Originally developed by radiologists and neurological surgeons, less invasive techniques were developed to treat patients for whom conventional surgical techniques had failed or for patients in need of treatment when no good conventional surgical options existed. Endovascular surgical neuroradiology as a discipline has benefited enormously by developments in computer technology and the manufacture of “microcatheters” and other tools to navigate the brain’s circulation. As surgical treatment in all parts of the body has become more “minimally invasive”, vascular neurosurgery is becoming less invasive, less traumatic, and but in many circumstances more effective for treating patients with cerebral vascular and spinal vascular disease.

Brief history of ESNR
Radiology has traditionally been a consulting service. Radiology as a medical specialty developed after the discovery of X-rays or Roentgen rays. Originally the purview of photographers, x-rays allowed physicians to create images of internal anatomy of the body without surgery. Thus, the field of radiology was started. Radiologists are specially trained physicians who are regularly consulted to perform diagnostic procedures that have become the cornerstone of all medical diagnosis. While physical examination is the first step in the evaluation of any patient, such examination skills cannot in any way match the precision and accuracy of modern medical imaging to diagnose and characterize illness without the need for exploratory surgery.

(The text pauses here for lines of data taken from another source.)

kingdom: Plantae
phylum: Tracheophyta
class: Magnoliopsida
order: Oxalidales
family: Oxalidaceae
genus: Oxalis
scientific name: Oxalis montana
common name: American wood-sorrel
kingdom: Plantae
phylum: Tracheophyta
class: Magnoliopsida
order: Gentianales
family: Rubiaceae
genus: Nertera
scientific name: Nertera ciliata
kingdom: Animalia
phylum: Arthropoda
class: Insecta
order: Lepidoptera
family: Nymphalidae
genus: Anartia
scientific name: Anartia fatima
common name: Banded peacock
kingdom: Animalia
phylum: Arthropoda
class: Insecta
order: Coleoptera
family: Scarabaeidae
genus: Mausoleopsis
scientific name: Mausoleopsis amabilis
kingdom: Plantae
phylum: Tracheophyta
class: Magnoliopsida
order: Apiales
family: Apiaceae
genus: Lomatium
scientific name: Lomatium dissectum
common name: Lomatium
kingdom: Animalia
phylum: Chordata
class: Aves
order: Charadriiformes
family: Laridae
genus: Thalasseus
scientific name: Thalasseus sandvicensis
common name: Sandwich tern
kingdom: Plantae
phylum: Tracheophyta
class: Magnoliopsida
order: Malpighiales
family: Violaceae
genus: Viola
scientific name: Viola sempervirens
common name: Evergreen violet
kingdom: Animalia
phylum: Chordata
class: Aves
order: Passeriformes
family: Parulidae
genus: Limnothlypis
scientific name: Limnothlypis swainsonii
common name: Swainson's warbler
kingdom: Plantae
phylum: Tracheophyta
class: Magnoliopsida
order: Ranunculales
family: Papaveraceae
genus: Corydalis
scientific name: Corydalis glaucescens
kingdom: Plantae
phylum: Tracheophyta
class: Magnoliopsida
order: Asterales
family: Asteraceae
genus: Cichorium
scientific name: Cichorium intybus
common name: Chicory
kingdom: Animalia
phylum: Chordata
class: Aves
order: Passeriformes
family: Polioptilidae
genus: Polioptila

Interventional radiology is a subspecialty discipline of radiology. Initially using x-ray fluoroscopy (“real-time” x-ray cinameatography to monitor movement inside the body) and angiography (injection of x-ray contrast (x-ray “dye”) to obtain pictures of blood vessel anatomy), radiologists developed techniques to treat patients who were either too sick for standard surgical procedures, had failed standard surgical procedures, or for whom there was no safe surgical procedure. Now, radiologists use not only x-ray fluoroscopy but also ultrasound, computed tomography (CT), and even magnetic resonance imaging (MRI) to guide their way through the body and visualize their operative procedures without making a skin incision to see inside the body. Using tiny catheters and guiding wires measuring a small fraction of an inch in diameter, the tools used to perform these procedures have improved dramatically in the last decade. There are very few places in the body that can no longer be reached using modern techniques and new these devices. As medical science, patients as consumers of medical treatment, and industry recognize the power of these endovascular techniques, there has been a surge of interest and investment into the devices and other equipment needed to perform minimally invasive procedures. New technologies are coming to market at a rapid pace. Now, the spectrum of disease amenable to endovascular treatment, in many cases endovascular cures, increases annually, if not monthly.